Task to carry out: Tally the lines of the data that include the word "moved". Only the number is to be returned.

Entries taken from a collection
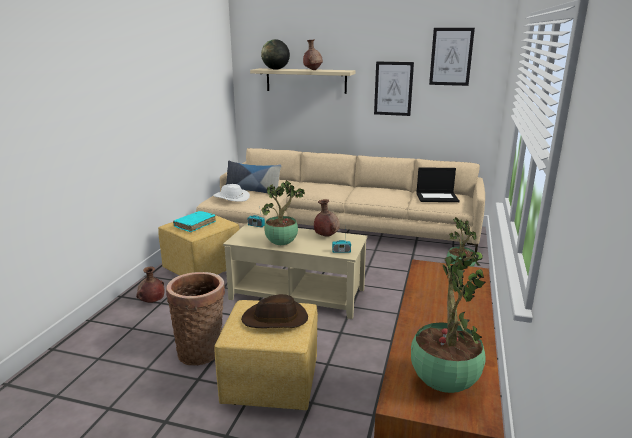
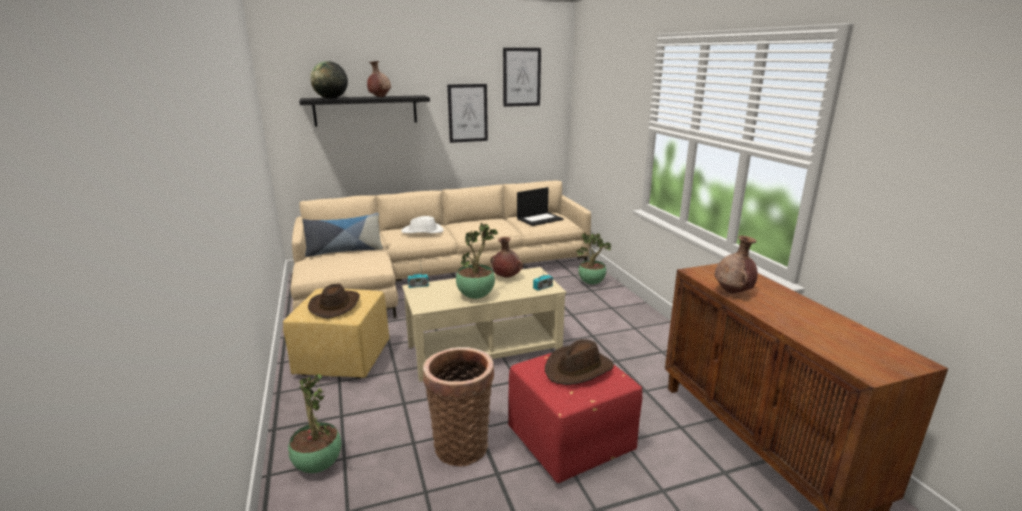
camera: 35 degrees left, 0 degrees up
brown vase [136,266,165,303] -> brown vase moved to [714,236,758,293]
turquoise book [173,211,216,232] -> brown hat [308,284,360,318]
white hat [213,184,250,202] -> white hat moved to [401,216,444,233]
yellow ottoman [215,300,318,410] -> red ottoman [508,353,642,483]
beige shelf [250,68,355,94] -> black shelf [299,95,430,126]
potted plant [411,251,486,393] -> potted plant moved to [288,374,342,473]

Result for this task: 3